> **Text excerpt**:

== Segment start ==

I visited my Dad earlier this afternoon, and as the House Republicans
seemed to be taking their own sweet time about voting on the Senate's
compromise to avert the dreaded "fiscal cliff" (as of now, still no
vote), I did some quick channel surfing and came to My Fair Lady, a film
which set my father reminiscing back to when he saw it a half century ago.
And as I watched, my Austen-drenched mind could not help but wander to
thinking about a story of spark-filled romantic repartee between an
upper-class Englishman with little regard for conventional manners, on
the one hand, and a feisty Englishwoman named Eliza from a class below
his---a romance which results in mutual transformation in unexpected
ways---and as my mind wandered I wondered--- could it BE? Could George
Bernard Shaw, in some manner, to some degree, have had Darcy and Eliza
in mind when he wrote his famous play?
I was not in the mood today to do some heavy duty sleuthing on this
subject, but I did search just enough to zero in on the following scene
in Act 3 of Shaw's play, which, I think ought to give pause to any
Janeite reading it:
LIZA. Well, that's a mercy, anyhow. [Expansively] What I always say is—
HIGGINS [rising and looking at his watch] Ahem!
LIZA [looking round at him; taking the hint; and rising] Well: I must
go. [They all rise. Freddy goes to the door]. So pleased to have met
you. Good-bye. [She shakes hands with Mrs. Higgins].
MRS. HIGGINS. Good-bye.
LIZA. Good-bye, Colonel Pickering.
PICKERING. Good-bye, Miss Doolittle. [They shake hands].
LIZA [nodding to the others] Good-bye, all.
FREDDY [opening the door for her] Are you walking across the Park, Miss
Doolittle? If so—
LIZA. Walk! Not bloody likely. [Sensation]. I am going in a taxi. [She
goes out].
Pickering gasps and sits down. Freddy goes out on the balcony to catch
another glimpse of Eliza.
MRS. EYNSFORD HILL [suffering from shock] Well, I really can't get used
to the new ways.
CLARA [throwing herself discontentedly into the Elizabethan chair]. Oh,
it's all right, mamma, quite right. People will think we never go
anywhere or see anybody if you are so old-fashioned.

== Segment end ==

> **What you have to do**: Copy the passage of the blog post that opens with "LIZA [looking round" and closes with "with Mrs. Higgins].", swapping "taking the hint" for "getting the hint". The data after this point is separate material and is not connected to the blog post.

> **Data extracts**:
== Segment start ==

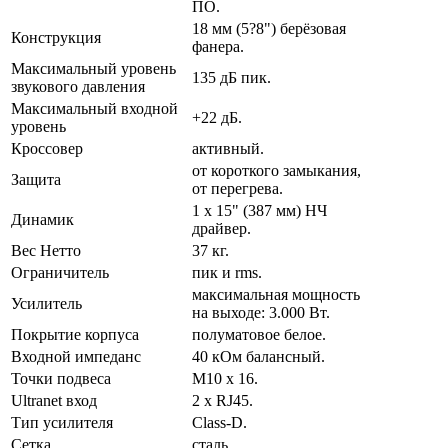
ПО.
18 мм (5?8") берёзовая
Конструкция
фанера.
Максимальный уровень
135 дБ пик.
звукового давления
Максимальный входной
+22 дБ.
уровень
Кроссовер
активный.
от короткого замыкания,
Защита
от перегрева.
1 x 15" (387 мм) НЧ
Динамик
драйвер.
Вес Нетто
37 кг.
Ограничитель
пик и rms.
максимальная мощность
Усилитель
на выходе: 3.000 Вт.
Покрытие корпуса
полуматовое белое.
Входной импеданс
40 кОм балансный.
Точки подвеса
M10 x 16.
Ultranet вход
2 x RJ45.
Тип усилителя
Class-D.
Сетка
сталь.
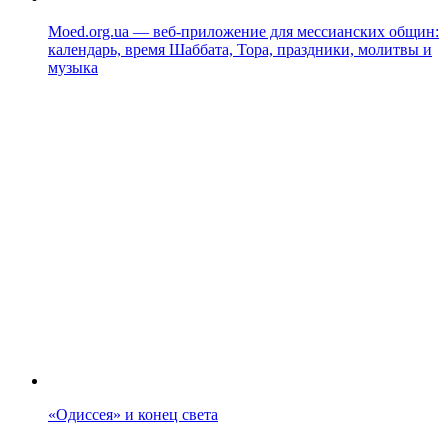
Moed.org.ua — веб-приложение для мессианских общин:
календарь, время Шаббата, Тора, праздники, молитвы и
музыка
«Одиссея» и конец света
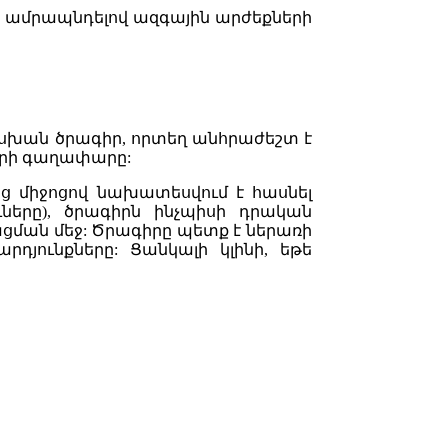
ամրապնդելով
ազգային
արժեքների
սխան ծրագիր, որտեղ անհրաժեշտ է
րի
գաղափարը:
նց
միջոցով
նախատեսվում է հասնել
ները), ծրագիրն ինչպիսի դրական
ցման մեջ:
Ծրագիրը
պետք է
ներառ
ի
արդյունքները
:
Ցանկալի կլինի, եթե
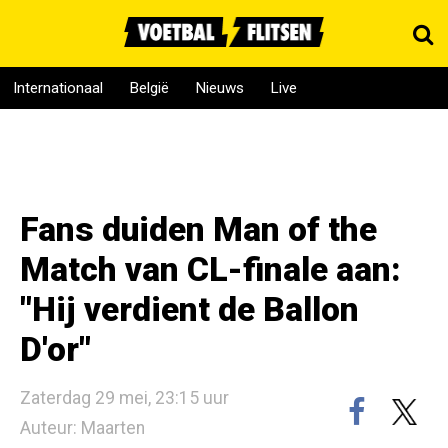
Internationaal
België
Nieuws
Live
Fans duiden Man of the
Match van CL-finale aan:
"Hij verdient de Ballon
D'or"
Zaterdag 29 mei, 23:15 uur
Auteur: Maarten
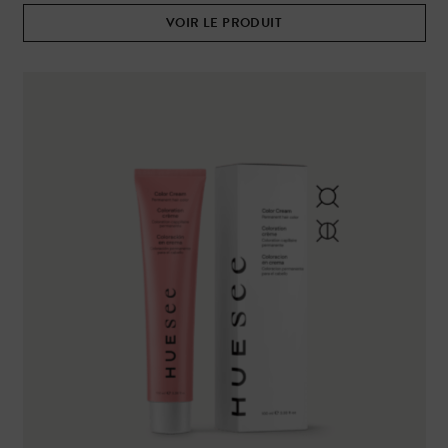
VOIR LE PRODUIT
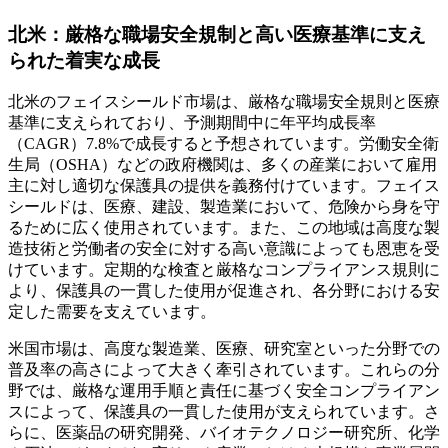
北米：厳格な職場安全規制と高い医療基準に支え
られた着実な成長
北米のフェイスシールド市場は、厳格な職場安全規則と医療
基準に支えられており、予測期間中に年平均成長率
（CAGR）7.8%で成長すると予想されています。労働安全衛
生局（OSHA）などの政府機関は、多くの産業において雇用
主に対し適切な保護具の提供を義務付けています。フェイス
シールドは、医療、建設、製造業において、危険から身を守
るために広く使用されています。また、この地域は高度な製
造技術と労働者の安全に対する高い意識によっても恩恵を受
けています。定期的な検査と厳格なコンプライアンス規則に
より、保護具の一貫した使用が促進され、各分野における安
定した需要を支えています。
米国市場は、高度な製造業、医療、研究室といった分野での
普及率の高さによって大きく牽引されています。これらの分
野では、厳格な運用手順と責任に基づく安全コンプライアン
スによって、保護具の一貫した使用が支えられています。さ
らに、医薬品の研究開発、バイオテクノロジー研究所、化学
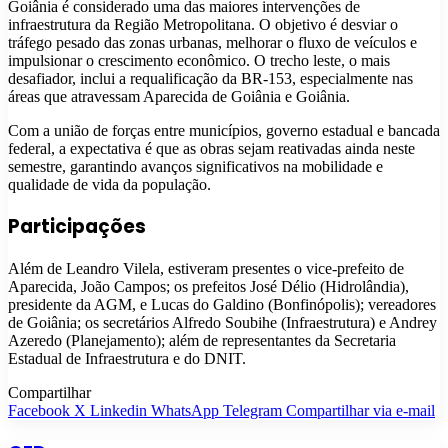
Goiânia é considerado uma das maiores intervenções de
infraestrutura da Região Metropolitana. O objetivo é desviar o
tráfego pesado das zonas urbanas, melhorar o fluxo de veículos e
impulsionar o crescimento econômico. O trecho leste, o mais
desafiador, inclui a requalificação da BR-153, especialmente nas
áreas que atravessam Aparecida de Goiânia e Goiânia.
Com a união de forças entre municípios, governo estadual e bancada
federal, a expectativa é que as obras sejam reativadas ainda neste
semestre, garantindo avanços significativos na mobilidade e
qualidade de vida da população.
Participações
Além de Leandro Vilela, estiveram presentes o vice-prefeito de
Aparecida, João Campos; os prefeitos José Délio (Hidrolândia),
presidente da AGM, e Lucas do Galdino (Bonfinópolis); vereadores
de Goiânia; os secretários Alfredo Soubihe (Infraestrutura) e Andrey
Azeredo (Planejamento); além de representantes da Secretaria
Estadual de Infraestrutura e do DNIT.
Compartilhar
Facebook
X
Linkedin
WhatsApp
Telegram
Compartilhar via e-mail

== Segment end ==

> **Task answer**:
LIZA [looking round at him; getting the hint; and rising] Well: I must
go. [They all rise. Freddy goes to the door]. So pleased to have met
you. Good-bye. [She shakes hands with Mrs. Higgins].